You can also use the MATPARSE statement (refer to DataStage BASIC manual) to load the contents of a dynamic array into a dimensioned array. Dimensioned array elements are accessed with the index value in parentheses (not square brackets).

Posted: Wed Dec 15, 2004 12:31 am
by rajeev_prabhuat
Hi Ray,

I am attaching the code for your perusal.

Code: Select all

  $IFNDEF JOBCONTROL.H 
$INCLUDE DSINCLUDE JOBCONTROL.H 
$ENDIF 

ErrorCode = 0;* set this to non-zero to stop the stage/job

ReportType = 0
LogEntries = 0
DirName = InputArg
Suffix = ".txt"
JobHandle = DSJ.ME
JobName = DSGetJobInfo(JobHandle,DSJ.JOBNAME)
JobInvId = DSJobInvocationId
if JobInvId ne "" then
   JobName:= ".":JobInvId
end

JobStarted = convert(" :-","_",DSGetJobInfo(JobHandle,DSJ.JOBSTARTTIMESTAMP))
JobEnded = convert(" :-","_",DSGetJobInfo(JobHandle,DSJ.JOBEOTTIMESTAMP))

Alias = ""
if JobInvId eq "" then
  Alias = DSGetIdForJob(JobName,ErrorCode)
end

if Alias ne "" then
  FileName = JobName:"_":Alias
end
else
  FileName = JobName:"_":JobStarted
end

FileName := Suffix

ReportText = DSMakeJobReport(JobHandle,ReportType,"LF")
*- Getting the required counts from the Job Links
varSrcCount1 = DSGetLinkInfo(JobHandle,'Sequential_File_4','In',DSJ.LINKROWCOUNT)

LogEntries[10] = DSGetLogSummary(JobHandle,DSJ.LOGINFO,JobStarted,JobEnded,0)

varSrcCount2 = 0
varInsCount=0
varSrcCount = varSrcCount1 + varSrcCount2
varUpdCount = 0
varDelCount = 0
Audit_info='"1",'
Audit_info := '"':Field(trims(Field(ReportText,CHAR(10),3)),' ',5):'",'
Audit_info :='"':'LOADING':'",'
Audit_info := '"':right(trims(Field(ReportText,CHAR(10),5)),19):'",'
Audit_info := '"':right(trims(Field(ReportText,CHAR(10),6)),19):'",'
Audit_info := '"':right(trims(Field(ReportText,CHAR(10),7)),8):'",'
Audit_info := '"':right(Field(trims(Field(ReportText,CHAR(10),8)),' ',2),0):'",'
Audit_info := varSrcCount:','
Audit_info := varInsCount:','
Audit_info := varUpdCount:','
Audit_info := varDelCount:','
Audit_info := LogEntries[4]:'"'

Openpath DirName to t.fvar then
  write Audit_info to t.fvar, FileName else
  call DSLogWarn("Failed to write file ":FileName:" to directory ":DirName, "Routine_call_check")
end
end
else
call DSLogWarn("Failed to open directory1 ":DirName, "Routine_call_check")
end
close t.fvar
 
*- Audit Code
AuditText =DSMakeJobReport(JobHandle,1,"LF")
AuditFileName := "Audit_":FileName
Openpath DirName to t.fvar then
write AuditText to t.fvar, AuditFileName else
call DSLogWarn("Failed to write file ":AuditFileName:" to directory ":DirName, "Routine_call_check")
end
end
else
call DSLogWarn("Failed to open directory ":DirName, "Routine_call_check")
end
close t.fvar
Hope you can give me an input on this.

Regards,
Rajeev Prabhu
ray.wurlod wrote:Need to see your whole routine.

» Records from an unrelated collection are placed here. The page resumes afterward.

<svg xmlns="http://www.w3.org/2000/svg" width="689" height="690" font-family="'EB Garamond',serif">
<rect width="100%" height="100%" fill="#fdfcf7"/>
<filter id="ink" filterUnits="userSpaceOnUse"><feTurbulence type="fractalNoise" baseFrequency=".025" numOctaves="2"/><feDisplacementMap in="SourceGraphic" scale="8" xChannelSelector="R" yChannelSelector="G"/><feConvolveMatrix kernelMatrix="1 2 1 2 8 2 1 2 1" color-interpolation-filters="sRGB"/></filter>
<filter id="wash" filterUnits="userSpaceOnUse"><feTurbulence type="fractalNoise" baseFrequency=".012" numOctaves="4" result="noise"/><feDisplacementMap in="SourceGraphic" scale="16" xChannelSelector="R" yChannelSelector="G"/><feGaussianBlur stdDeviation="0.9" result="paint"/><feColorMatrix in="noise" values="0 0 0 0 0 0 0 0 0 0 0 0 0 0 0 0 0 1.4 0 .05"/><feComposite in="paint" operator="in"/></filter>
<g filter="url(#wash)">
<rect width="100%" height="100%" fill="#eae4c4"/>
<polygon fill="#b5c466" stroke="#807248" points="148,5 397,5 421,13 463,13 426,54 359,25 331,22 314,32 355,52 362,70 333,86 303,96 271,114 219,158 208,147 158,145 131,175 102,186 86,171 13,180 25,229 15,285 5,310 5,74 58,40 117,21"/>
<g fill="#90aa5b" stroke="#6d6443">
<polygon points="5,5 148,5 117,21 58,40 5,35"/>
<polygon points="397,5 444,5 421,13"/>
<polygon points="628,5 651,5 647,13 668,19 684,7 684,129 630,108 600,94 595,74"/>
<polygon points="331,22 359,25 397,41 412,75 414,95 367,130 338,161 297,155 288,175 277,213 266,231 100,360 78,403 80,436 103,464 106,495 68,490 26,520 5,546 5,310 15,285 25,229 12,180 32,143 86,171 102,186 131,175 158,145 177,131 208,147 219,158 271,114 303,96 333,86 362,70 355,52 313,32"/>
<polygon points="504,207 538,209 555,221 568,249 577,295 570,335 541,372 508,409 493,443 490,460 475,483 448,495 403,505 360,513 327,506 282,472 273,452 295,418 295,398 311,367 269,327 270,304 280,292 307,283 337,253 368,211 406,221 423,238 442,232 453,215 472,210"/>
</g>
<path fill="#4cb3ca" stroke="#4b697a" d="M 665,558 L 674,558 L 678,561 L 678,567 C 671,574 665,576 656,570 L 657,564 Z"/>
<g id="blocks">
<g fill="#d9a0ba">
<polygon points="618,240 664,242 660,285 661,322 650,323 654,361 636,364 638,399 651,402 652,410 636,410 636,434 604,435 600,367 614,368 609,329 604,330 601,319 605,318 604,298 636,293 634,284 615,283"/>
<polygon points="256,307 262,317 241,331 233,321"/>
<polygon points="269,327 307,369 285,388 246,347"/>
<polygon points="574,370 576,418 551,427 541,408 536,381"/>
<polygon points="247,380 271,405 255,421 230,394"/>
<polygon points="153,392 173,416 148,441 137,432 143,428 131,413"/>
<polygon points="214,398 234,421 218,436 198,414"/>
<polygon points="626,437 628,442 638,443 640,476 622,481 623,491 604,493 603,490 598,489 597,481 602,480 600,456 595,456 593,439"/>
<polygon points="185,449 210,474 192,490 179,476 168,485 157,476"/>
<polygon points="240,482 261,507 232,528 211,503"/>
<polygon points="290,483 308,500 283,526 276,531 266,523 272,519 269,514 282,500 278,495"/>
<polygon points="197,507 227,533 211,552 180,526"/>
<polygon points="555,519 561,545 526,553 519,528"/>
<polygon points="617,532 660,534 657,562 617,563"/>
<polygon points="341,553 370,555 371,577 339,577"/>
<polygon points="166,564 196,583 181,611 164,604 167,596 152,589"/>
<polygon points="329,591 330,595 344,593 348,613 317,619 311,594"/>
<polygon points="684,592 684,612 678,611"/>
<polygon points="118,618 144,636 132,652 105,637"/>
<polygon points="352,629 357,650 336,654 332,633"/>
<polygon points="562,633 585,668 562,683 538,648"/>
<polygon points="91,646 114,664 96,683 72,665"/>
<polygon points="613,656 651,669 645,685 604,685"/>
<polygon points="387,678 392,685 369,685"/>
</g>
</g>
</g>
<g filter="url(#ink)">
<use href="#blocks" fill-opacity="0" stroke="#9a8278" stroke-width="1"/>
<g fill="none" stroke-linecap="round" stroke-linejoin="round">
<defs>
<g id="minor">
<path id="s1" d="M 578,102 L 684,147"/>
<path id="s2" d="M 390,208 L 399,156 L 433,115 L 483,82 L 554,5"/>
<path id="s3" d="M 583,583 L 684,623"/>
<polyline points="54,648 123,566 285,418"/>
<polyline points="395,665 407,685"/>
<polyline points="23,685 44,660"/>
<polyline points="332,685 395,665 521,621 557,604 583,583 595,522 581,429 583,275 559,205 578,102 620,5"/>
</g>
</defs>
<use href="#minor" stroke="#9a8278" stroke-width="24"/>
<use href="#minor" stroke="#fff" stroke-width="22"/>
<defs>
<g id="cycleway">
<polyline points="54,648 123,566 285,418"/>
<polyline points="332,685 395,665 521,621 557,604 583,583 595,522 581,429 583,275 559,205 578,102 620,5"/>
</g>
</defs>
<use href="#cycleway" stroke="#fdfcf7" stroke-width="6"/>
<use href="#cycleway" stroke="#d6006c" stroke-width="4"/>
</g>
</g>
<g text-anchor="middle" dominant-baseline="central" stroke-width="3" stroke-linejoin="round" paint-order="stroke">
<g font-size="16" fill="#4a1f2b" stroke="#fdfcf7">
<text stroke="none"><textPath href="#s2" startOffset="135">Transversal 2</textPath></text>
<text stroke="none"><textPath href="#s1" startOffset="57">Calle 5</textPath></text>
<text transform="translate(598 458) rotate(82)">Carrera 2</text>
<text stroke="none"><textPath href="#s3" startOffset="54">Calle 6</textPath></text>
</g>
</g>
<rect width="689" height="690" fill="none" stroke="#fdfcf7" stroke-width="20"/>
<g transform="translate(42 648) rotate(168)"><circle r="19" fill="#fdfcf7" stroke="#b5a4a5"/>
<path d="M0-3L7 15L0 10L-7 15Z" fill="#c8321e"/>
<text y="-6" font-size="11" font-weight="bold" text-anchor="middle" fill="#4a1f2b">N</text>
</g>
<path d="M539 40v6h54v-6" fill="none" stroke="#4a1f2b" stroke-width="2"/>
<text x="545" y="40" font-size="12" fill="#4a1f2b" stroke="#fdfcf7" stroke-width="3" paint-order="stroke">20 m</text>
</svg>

Post it here, surrounded by Code tags (select the whole code, then click on the Code button above).

The JobHandle variable must have been assigned by an earlier DSAttachJob() call.
The result from DSGetLogSummary is a "dynamic array". Fields in dynamic arrays are referred to using angle bracket notation.

Result = DSGetLogSummary(...)
FirstField = Result<1>
SecondField = Result<2>

and so on.

You can also use the MATPARSE statement (refer to DataStage BASIC manual) to load the contents of a dynamic array into a dimensioned array. Dimensioned array elements are accessed with the index value in parentheses (not square brackets).